1) I've always been an achievement, improvement, and perfection junkie and pusher. I can turn that on or off and dial it up or down but it still comes with risk of being self-critical to a small extent. I take care not to go too far with that and appreciate & enjoy all the positive things...try to make it a strength and not turn it into a weakness.
After not finishing in 2012, I have a new, great, deep appreciation and thankfulness for my 2010 Ironman finish. Maybe that one shining moment was where the stars & variables were aligned to the maximum extent, and it was the best I could do. I really thought that I could be faster in 2012 and I was MORE PREPARED. Yet leaving transition #2 I was TWO HOURS slower than my 2010 time. I tried to alter my state of mind from time goal to a finish goal, didn't even want to face not finishing. As with risk management, you have to ultimately be prepared for any scenario but plan for and expect the best result.
2) Doing an event like that has SO many variables where some are in your control and some aren't. It is part luck, planning, preparation, execution, hard work, and mental. I think my biggest mistake was diluting my system with too much water PRIOR to the race...the days leading up to. I was super hydrated for sure, but think that I flushed all the electrolytes out of my body. My nutrition plan during the race didn't lack that.
3) I can always work on the mental game...one of the reasons I did Ironman was to try to challenge myself to toughen up. But let's face it, I really don't enjoy doing the endurance stuff (anything over ~3 hours where you have to take in nutrition during the workout). It's not fun for me. There are elements that are fun and of value or else I wouldn't do it. I really admire my "fast" endurance friends and the results that they achieve. It isn't a good thing for me to try to compare myself to that. I took myself out of my comfort zone, but it is still more fun to do things you are better at. We all have different skill sets and can't all be the same. I've been doing endurance events for 5 years now and it's time to change things up and have more fun.
4) There is no shortage of wisdom quotes out there about "quitting". Well sometimes it is the wise thing to do. Coming out of transition 2, I was spent but tried to see if I could string something together for the run. My body was falling off of a cliff and I had 19 more miles to go when a volunteer put some ice on my legs and tried to elevate them. They cramped up so tight, so acutely that I wanted to start screaming. I knew those cramps were a bad sign and there was still so far to go. I ran through all of the scenarios and options in my head. I tried to walk one more mile and felt that the wise thing to do was not put my body at serious risk. The cramps, the heat rash, and I was falling off my nutrition plan.

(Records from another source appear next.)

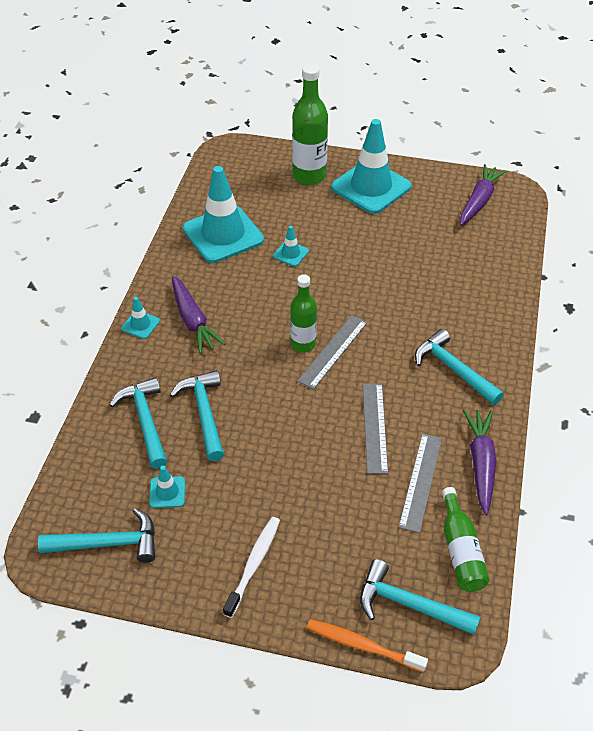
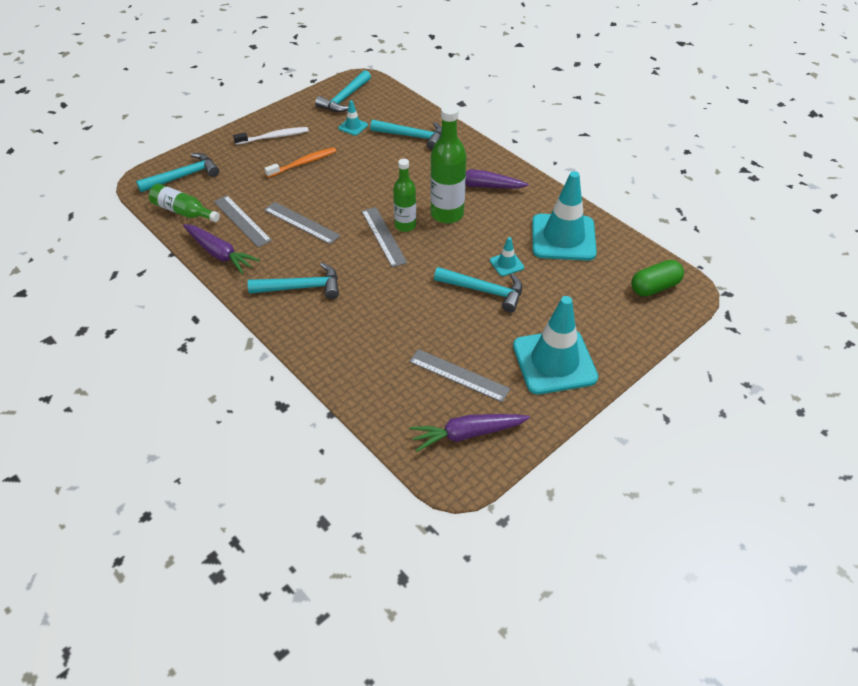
camera: 125 degrees right, 0 degrees up
turquoise traffic cone [121,297,160,339] -> none
turquoise hammer [170,370,224,461] -> turquoise hammer moved to [434,267,522,313]
white toothbrush [223,517,280,618] -> white toothbrush turned 75 degrees counterclockwise [233,127,309,145]
green bottle [292,64,328,185] -> green bottle moved to [430,104,466,224]
orange toothbrush [307,619,428,672] -> orange toothbrush moved to [264,147,336,178]
purple carrot [460,164,507,226] -> purple carrot turned 105 degrees clockwise [409,414,530,452]
none -> grey ruler [409,349,510,402]
none -> green capsule [631,260,684,296]

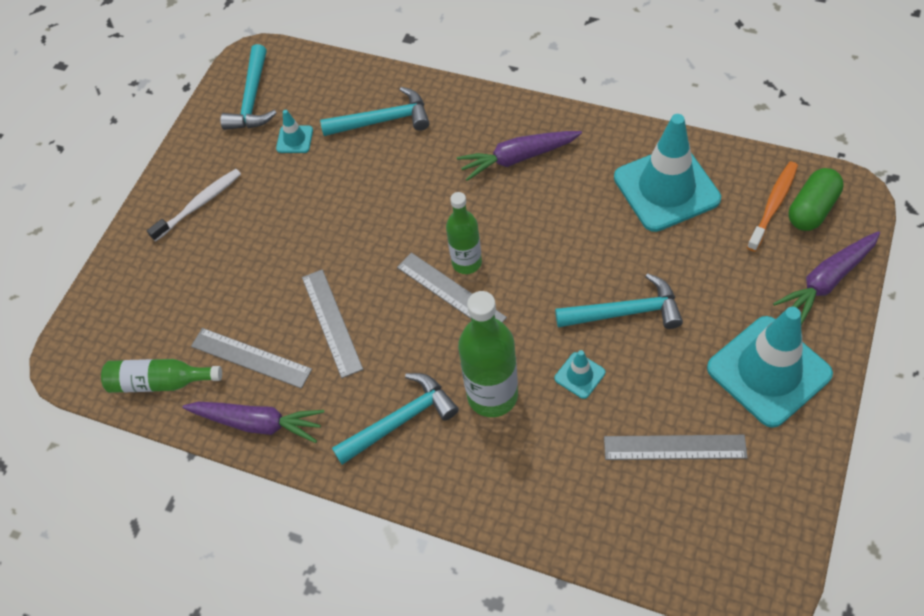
camera: 20 degrees left, 10 degrees up
turquoise hammer [136,153,219,192] -> none
orange toothbrush [264,147,336,178] -> orange toothbrush moved to [747,162,798,252]
grey ruler [264,202,341,244] -> grey ruler turned 60 degrees clockwise [302,269,363,378]
purple carrot [409,414,530,452] -> purple carrot moved to [773,231,880,325]
green bottle [430,104,466,224] -> green bottle moved to [458,291,518,417]
turquoise traffic cone [490,237,524,276] -> turquoise traffic cone moved to [555,350,605,399]

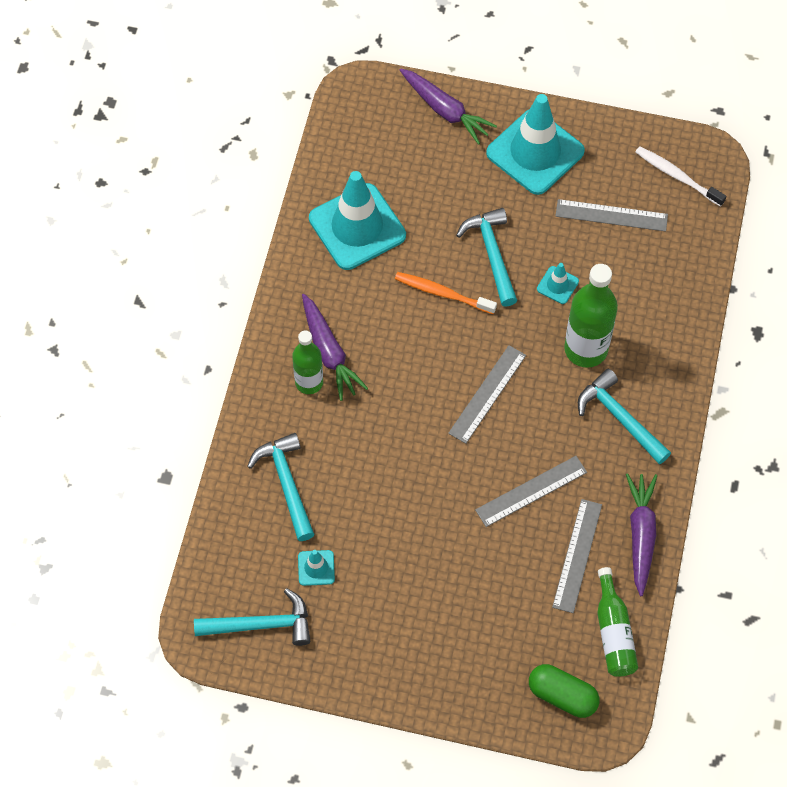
camera: 105 degrees left, 5 degrees up
white toothbrush [147,169,241,242] -> white toothbrush moved to [635,146,726,207]
green bottle [446,192,482,274] -> green bottle moved to [292,330,323,394]
grey ruler [604,435,748,460] -> grey ruler turned 75 degrees counterclockwise [556,199,668,232]
orange toothbrush [747,162,798,252] -> orange toothbrush moved to [395,272,497,314]
green capsule [789,168,844,231] -> green capsule moved to [529,664,600,718]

I got into a van to go back to downtown, and was sitting next to a 9 (or 10?) time finisher. I decided that this failure to get to the finish line wouldn't define me as a person. My attitude going forward, reaction, and lessons learned would define me. Don't get me wrong, not finishing is profoundly disappointing and it hurts. And it was really not fun having to explain what happened over and over again when I got back.
But I have to focus on the positive that in 2010 I DID finish...so thankful that I wouldn't have that unfinished business because like I said, this isn't super fun for me. I understand both sides a lot better now...the glory of finishing and the agony of defeat.
5) It is AWESOME having my life back and not having to do hours and hours and hours of long workouts that I don't enjoy. I have more time for everything I need and want to do. I am mixing up my training and focusing on strength again. I will be retiring from anything over Olympic distance triathlons for the foreseeable future.
So there you have it. I think that I've gotten past it in a healthy way. It will always hurt, but time heals all wounds. I choose to focus on the positives, and I will cheer on my friends that choose to do the endurance events!